The McDougal family wanted to fund the creation of a space where graduate students — many of whom live off campus — could gather together to socialize, study, and participate in events and festivities — in the same way that undergraduates can do so in their residential colleges. At the time, Fred McDougal said, “I have been greatly enriched by my undergraduate experience at Yale. But as I talked to graduate students at a number of campuses, I realized how isolated — and even lonely — the world of graduate students can be. The graduate years are a time when students pursue a more narrow specialization, but a student of French literature, for example, doesn’t cease to be someone who loves to play the cello or soccer or have career concerns. I sensed a real possibility and a need at the university to create a center that could support graduate students in the variety of endeavors that encourage them to be the well-rounded people they are.”

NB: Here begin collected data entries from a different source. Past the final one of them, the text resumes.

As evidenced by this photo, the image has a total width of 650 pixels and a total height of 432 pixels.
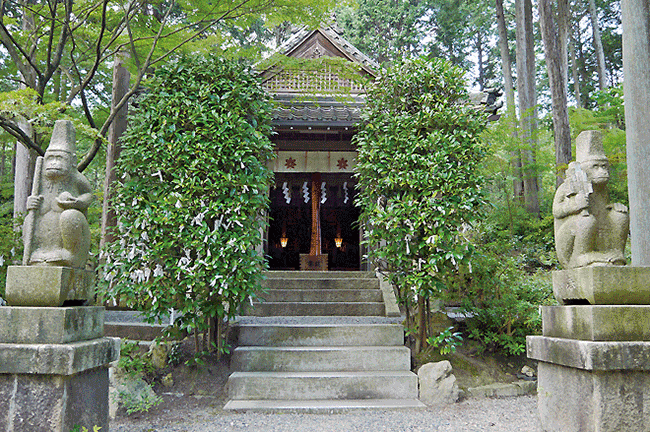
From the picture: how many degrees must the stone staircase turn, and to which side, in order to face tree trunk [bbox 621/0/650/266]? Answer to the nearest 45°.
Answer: approximately 90° to its left

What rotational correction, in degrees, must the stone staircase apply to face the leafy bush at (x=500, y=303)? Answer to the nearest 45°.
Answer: approximately 90° to its left

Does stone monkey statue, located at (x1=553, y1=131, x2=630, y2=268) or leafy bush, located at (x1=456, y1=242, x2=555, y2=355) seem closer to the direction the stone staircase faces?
the stone monkey statue

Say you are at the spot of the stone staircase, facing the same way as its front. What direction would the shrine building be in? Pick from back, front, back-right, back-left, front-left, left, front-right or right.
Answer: back

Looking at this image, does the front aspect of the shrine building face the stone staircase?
yes

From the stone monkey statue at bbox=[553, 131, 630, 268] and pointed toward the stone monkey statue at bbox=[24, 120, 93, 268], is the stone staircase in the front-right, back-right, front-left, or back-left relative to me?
front-right

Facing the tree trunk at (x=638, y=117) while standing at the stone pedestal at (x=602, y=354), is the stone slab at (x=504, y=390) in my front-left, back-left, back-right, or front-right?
front-left

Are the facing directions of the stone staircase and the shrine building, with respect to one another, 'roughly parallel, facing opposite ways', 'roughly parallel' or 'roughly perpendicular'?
roughly parallel

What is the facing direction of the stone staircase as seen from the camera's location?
facing the viewer

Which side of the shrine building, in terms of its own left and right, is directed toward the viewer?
front

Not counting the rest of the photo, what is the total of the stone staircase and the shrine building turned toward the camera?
2
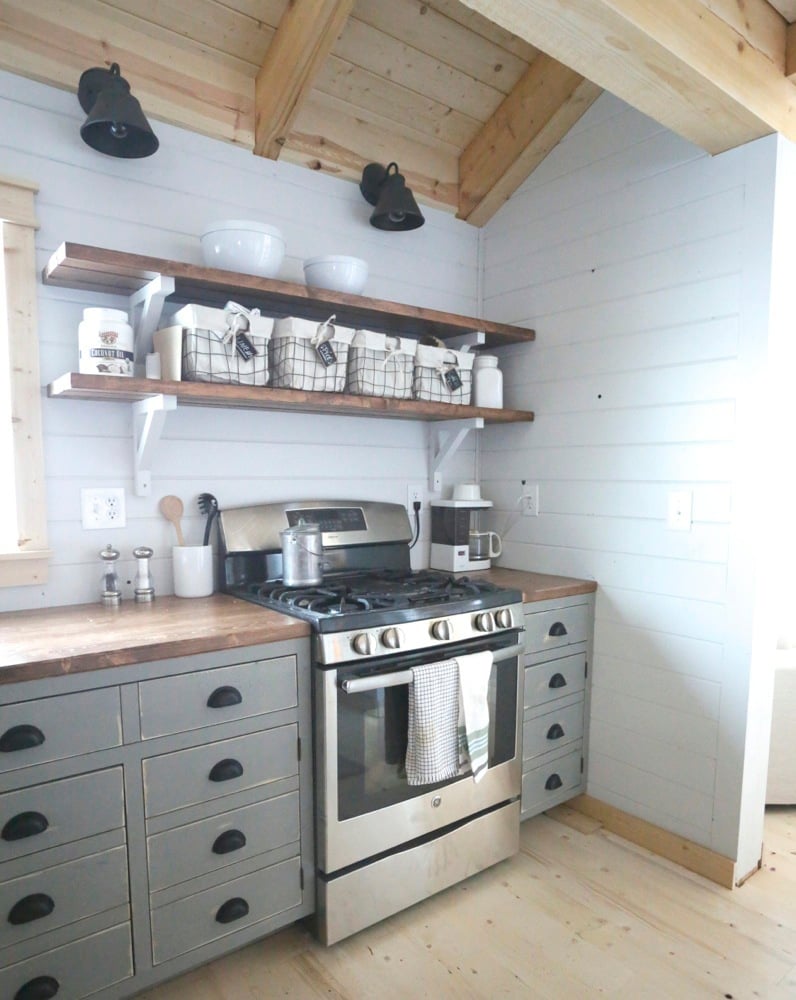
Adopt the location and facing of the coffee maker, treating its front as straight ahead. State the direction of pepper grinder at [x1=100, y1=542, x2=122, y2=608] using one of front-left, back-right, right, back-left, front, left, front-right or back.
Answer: right

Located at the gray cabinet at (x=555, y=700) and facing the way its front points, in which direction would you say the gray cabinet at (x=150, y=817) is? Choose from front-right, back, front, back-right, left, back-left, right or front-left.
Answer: right

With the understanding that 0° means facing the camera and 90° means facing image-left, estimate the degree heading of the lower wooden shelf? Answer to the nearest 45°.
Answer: approximately 315°

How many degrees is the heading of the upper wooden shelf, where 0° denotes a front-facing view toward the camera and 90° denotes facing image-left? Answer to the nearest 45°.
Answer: approximately 315°

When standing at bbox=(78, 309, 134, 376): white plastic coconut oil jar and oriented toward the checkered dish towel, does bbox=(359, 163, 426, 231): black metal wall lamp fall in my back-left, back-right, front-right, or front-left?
front-left

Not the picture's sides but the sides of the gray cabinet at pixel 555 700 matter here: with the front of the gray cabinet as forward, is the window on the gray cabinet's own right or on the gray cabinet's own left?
on the gray cabinet's own right

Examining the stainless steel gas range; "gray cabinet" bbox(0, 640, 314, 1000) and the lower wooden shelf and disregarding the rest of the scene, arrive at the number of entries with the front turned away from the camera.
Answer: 0

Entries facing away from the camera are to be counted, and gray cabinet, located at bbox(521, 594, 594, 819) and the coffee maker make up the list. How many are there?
0

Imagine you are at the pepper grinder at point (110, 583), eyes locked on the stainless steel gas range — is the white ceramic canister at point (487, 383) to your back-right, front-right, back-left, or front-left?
front-left

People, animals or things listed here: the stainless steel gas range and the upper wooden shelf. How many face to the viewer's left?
0

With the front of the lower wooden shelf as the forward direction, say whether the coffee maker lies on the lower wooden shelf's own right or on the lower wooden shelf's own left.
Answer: on the lower wooden shelf's own left

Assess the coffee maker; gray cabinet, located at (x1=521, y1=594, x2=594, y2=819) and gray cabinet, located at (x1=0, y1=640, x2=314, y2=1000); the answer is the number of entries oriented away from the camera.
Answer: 0

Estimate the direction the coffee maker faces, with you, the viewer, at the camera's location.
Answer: facing the viewer and to the right of the viewer
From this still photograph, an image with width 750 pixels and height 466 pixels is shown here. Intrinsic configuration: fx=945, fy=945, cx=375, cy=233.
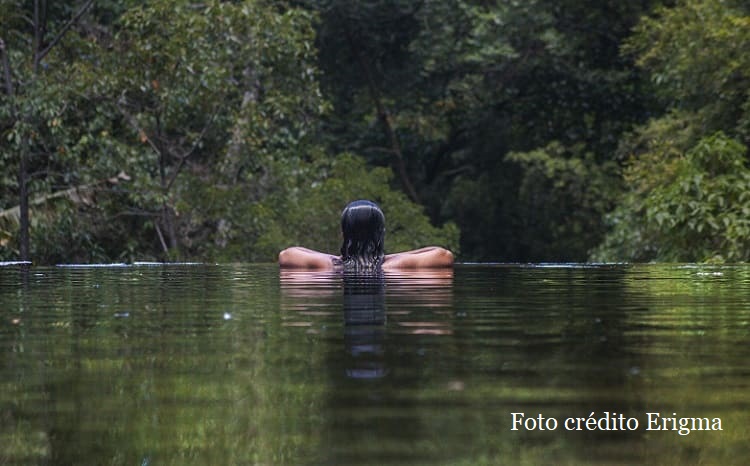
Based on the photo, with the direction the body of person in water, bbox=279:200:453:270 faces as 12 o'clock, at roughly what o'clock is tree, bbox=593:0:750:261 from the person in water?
The tree is roughly at 1 o'clock from the person in water.

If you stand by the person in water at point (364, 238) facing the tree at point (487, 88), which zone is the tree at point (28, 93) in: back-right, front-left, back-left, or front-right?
front-left

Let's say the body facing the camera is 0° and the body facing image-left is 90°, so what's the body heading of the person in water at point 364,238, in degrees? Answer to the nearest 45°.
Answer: approximately 180°

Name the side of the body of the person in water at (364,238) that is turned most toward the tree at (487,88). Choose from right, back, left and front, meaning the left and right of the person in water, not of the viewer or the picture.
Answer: front

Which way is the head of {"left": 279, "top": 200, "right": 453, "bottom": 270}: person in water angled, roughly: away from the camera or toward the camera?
away from the camera

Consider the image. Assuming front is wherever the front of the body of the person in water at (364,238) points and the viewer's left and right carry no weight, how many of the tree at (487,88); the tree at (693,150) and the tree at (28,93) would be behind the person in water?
0

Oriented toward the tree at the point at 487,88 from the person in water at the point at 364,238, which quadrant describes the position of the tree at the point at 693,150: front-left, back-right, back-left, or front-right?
front-right

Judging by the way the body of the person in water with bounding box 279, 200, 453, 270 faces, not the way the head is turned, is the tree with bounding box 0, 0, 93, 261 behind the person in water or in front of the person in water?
in front
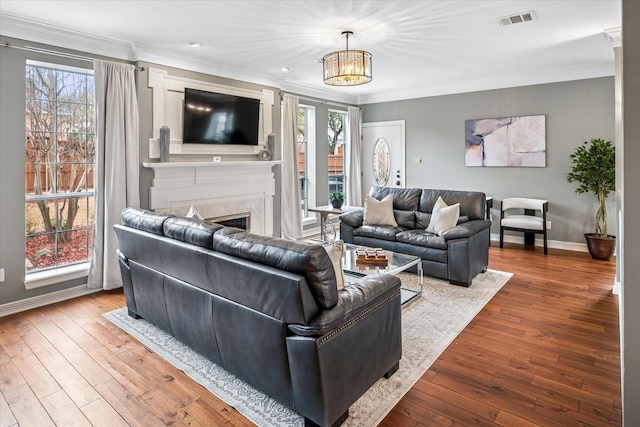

In addition to funding the center facilities and all the McDougal Fellows, the gift from McDougal and Lauter also supports the programming of the McDougal Graduate Student Life office, the GSAS Office of Graduate Student Development and Diversity, the Office of Career Strategy, Graduate Student Teaching Development, and the Graduate Writing Lab. The latter two programs are now housed in the Center for Teaching and Learning.

With the McDougal endowment, we’ve been able to create, recreate, and sustain a nationally recognized set of grad student services in careers, diversity, student life, teaching, and writing, and to appoint over 60 grad student McDougal Fellows each year,” said Cooley, later adding, “Fred has passed on, but his vision and this spirit for creating graduate student life remain with us at Yale, for which we are truly grateful.”

A student studies in the McDougal Center common room.
The common room of the McDougal Center's temporary space is surrounded by windows, providing ample natural light. (Photo by Harold Shapiro)

Brandes says that to her knowledge, the McDougal Center is the only endowed graduate student center in the nation.

We are a full-service student center. Our mission is to provide services that students need when they need them,” says Brandes. “We want them to be happy and engaged.”

Now that the McDougal Center is across from Ingalls Rink, Brandes says she envisions the center hosting grad nights before Yale hockey games, as just one example of a potential first-time activity in the new location.

Although she is not serving as a McDougal Graduate Student Life Fellow this year because she is hard at work on her dissertation, Lerner says she still enjoys the time she is able to spend writing in the interim space.

It’s a nice way to get a change of scenery from my office,” she says. She acknowledges, however, that she’s already thinking about the longer-term future of the center.

We’re really lucky to have this great temporary space, but I look forward to learning what our new, permanent home will be,” Lerner says. According to Brandes, that future location likely will be determined several years from now.